医師が選んだ医事紛争事例 133  PDF

心筋梗塞の紹介患者を時間外受診のため診ずに帰宅させた

(60歳代前半男性)
〈事故の概要と経過〉
 患者は胸部等に不快感があり嘔吐等したため、A医療機関を受診した。そこで胃腸炎が疑われたが、翌日に再来院したところ、本件医療機関を紹介された。本件医療機関の医師は「胃腸炎か急性心筋梗塞(AMI:acute myocardial infarction)か分からない患者が紹介状を持参し受診してくる。心臓カテーテルが必要かもしれない」との情報をA医療機関からすでに電話で得ていたが、通常窓口として知らせるべき地域連携室に連絡をしなかった。同日の時間外に患者が紹介状を持参して来院したが、受付ではその患者のことを知らされていなかったので、地域連絡室と循環器内科の看護師に確認したところ、両者ともその患者の情報は得ていなかった。受付事務は患者に時間外なので救急外来を受診するかと尋ねたところ、付き添いの長男が明日なら時間内に来られるので明日来ると言ったので、緊急性がなかろうと判断して当日の緊急受診までは勧告することなく、患者を帰宅させた。翌日に受診したところ、諸検査によって心筋梗塞と診断されたので、緊急での心臓カテーテルの後に、経皮的冠動脈形成術(PCI:percutaneous coronary intervention)が実施され入院となった。その後1カ月後に退院した。
 患者側は、患者の娘の夫が中心となり、治療開始が1日間遅れたために、身体機能の低下、就労上の障害、死亡していた可能性もあったとして、額は明確でないが賠償を仄めかしてきた。
 医療機関側は、心筋梗塞の患者が胸部等に不快を感じた日からその翌日の未明に発症したものと推測した。他院からの紹介患者に対する事務連絡が滞っていたことは過誤として認めたが、発症時期から考えると1日間の遅れに関して、患者の予後に大きな影響はなかったと判断した。なお、A医療機関から電話を受けた医師は救急の紹介患者であれば、受付に事前連絡をしなくても、自動的に引き受けると思い込んでおり、事務が医師に確認を取らずに、患者を帰すとは考えていなかったとのことだった。また、過去に同様のミスがあったが改善に至らず、さらに時間外の患者に対しては、事務が独断で患者を帰すことが慣習化していたとのことだった(その頻度は不明)。今後の予防対策として患者情報伝達の一元化を改めて徹底することにした。患者は現在リハビリ中で、日常生活に大きな支障はないが、仕事に戻ることは困難とのこと。さらに、同居している患者の長男は知的障害があるらしく、患者自身も生活保護を申請中とのことだった。ただし、医療費は支払っている。
 紛争発生から解決まで約7カ月間要した。
〈問題点〉
 医療機関側の時間外の対応・システムには大いに問題があり、早急に改善を求めた。この点については過誤が認められるが、1日間治療が遅延したことによる患者の予後に、影響はほとんどなかったと言えるだろう。
 また、本件医療機関はA医療機関の診療上での対応に問題があったのではと、その可能性を示唆した。確かにA医療機関(消化器科)で心電図までは撮っていなかったが、自院では医療水準を満足させる診療を担保できないとの判断をして、対応できる他医療機関への転医勧告をしたものであり、診療上の過誤はないと考えられる。むしろ、心筋梗塞を疑い本件医療機関に紹介したことは、スタンダードであり十分な対応であったと思われる。
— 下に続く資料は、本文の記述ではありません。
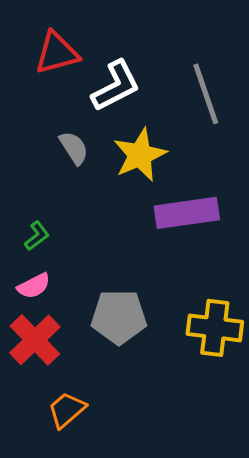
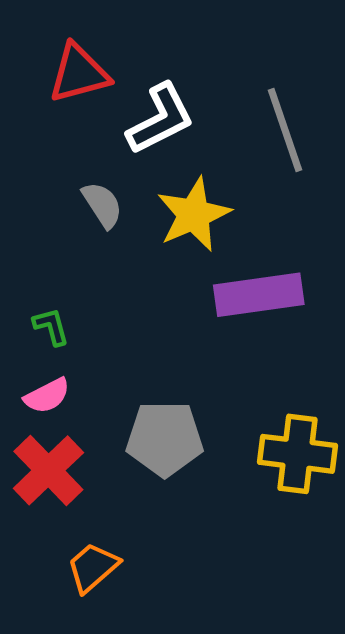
green L-shape: (37, 236) -> (51, 327), turned -68

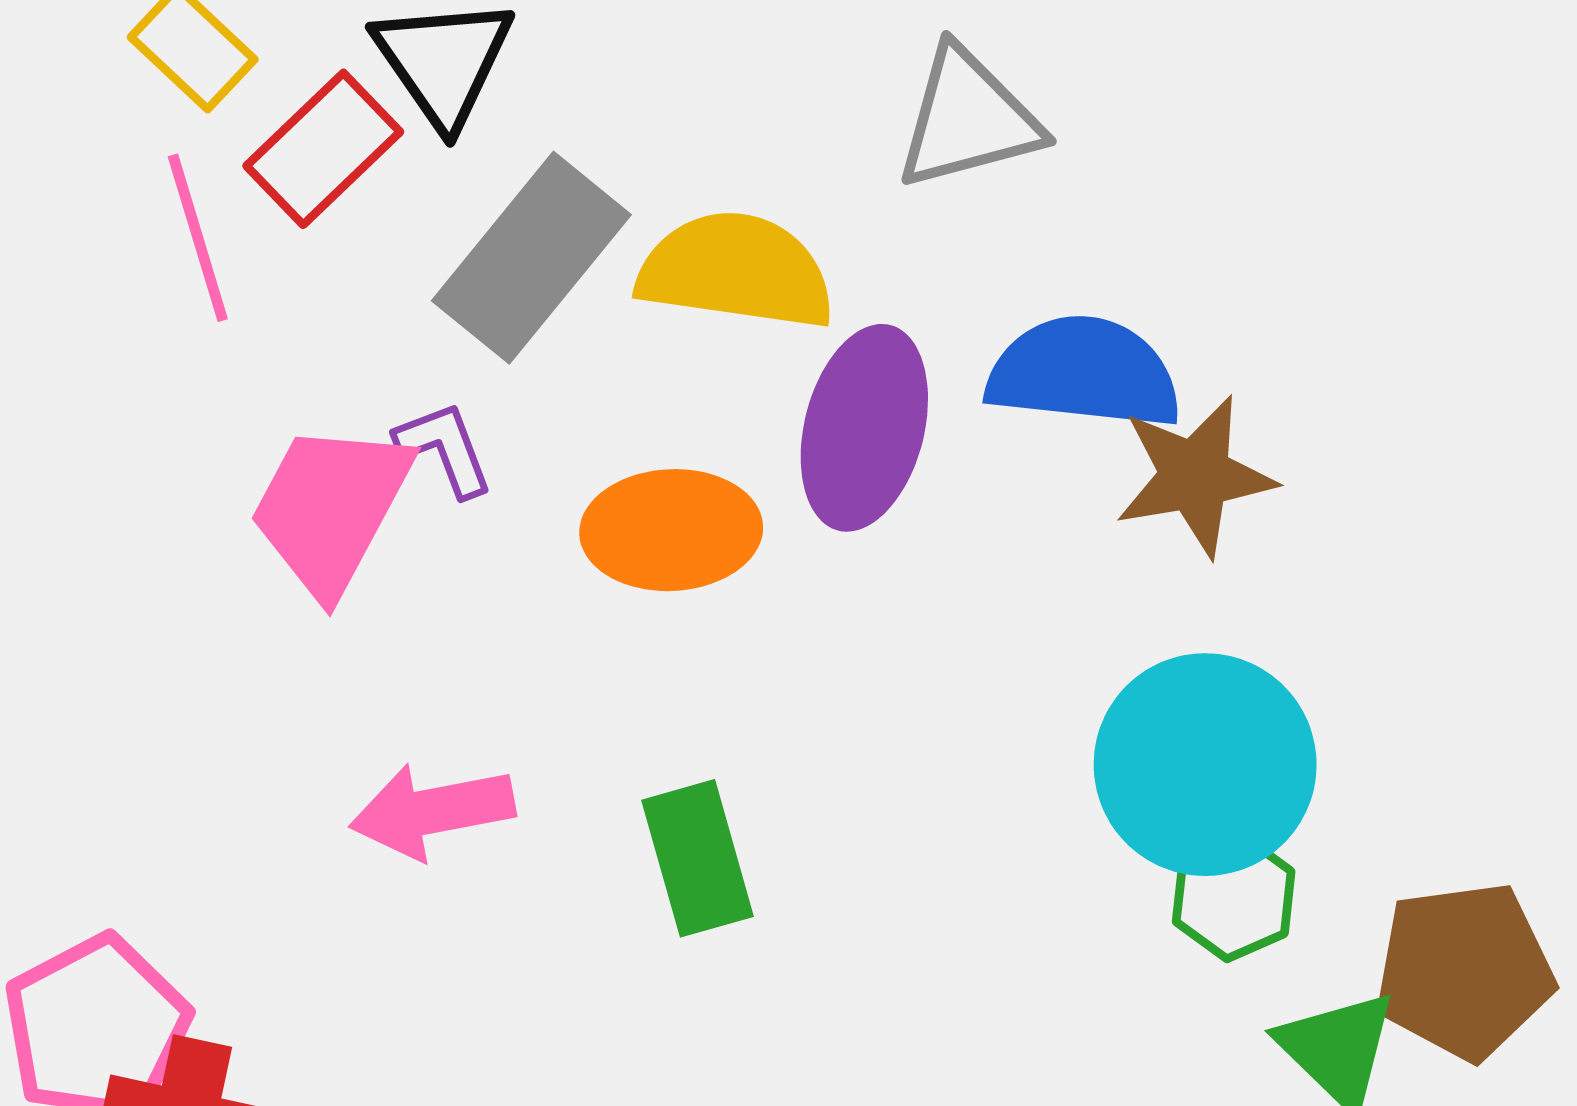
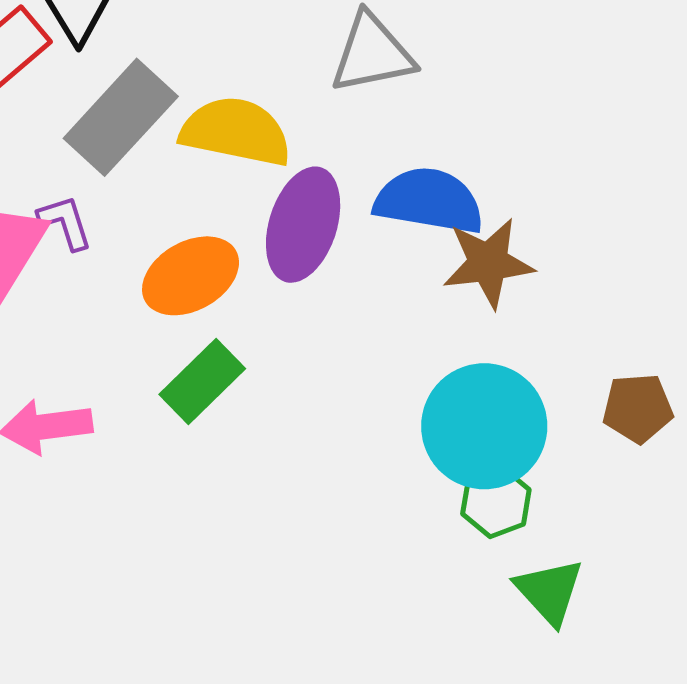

ただ、紹介先の医師による診療担当時間内での患者の受診や診療の実施が電話のみで担保されるとは限らず、本件のように時間外に受診が遅れ、緊急ないし時間外において実施されなかったことを考慮するならば、紹介状には緊急受診を要する可能性がある旨の明記が必要とも考えられる。
〈結果〉
 院内での紹介患者に関わる診療情報の伝達過誤は明らかであったが、患者のいわゆる実損が不確定のため、若干の見舞金を提示したところ、患者は受け取らずに、その後の連絡等も途絶えたので、立ち消え解決と判断された。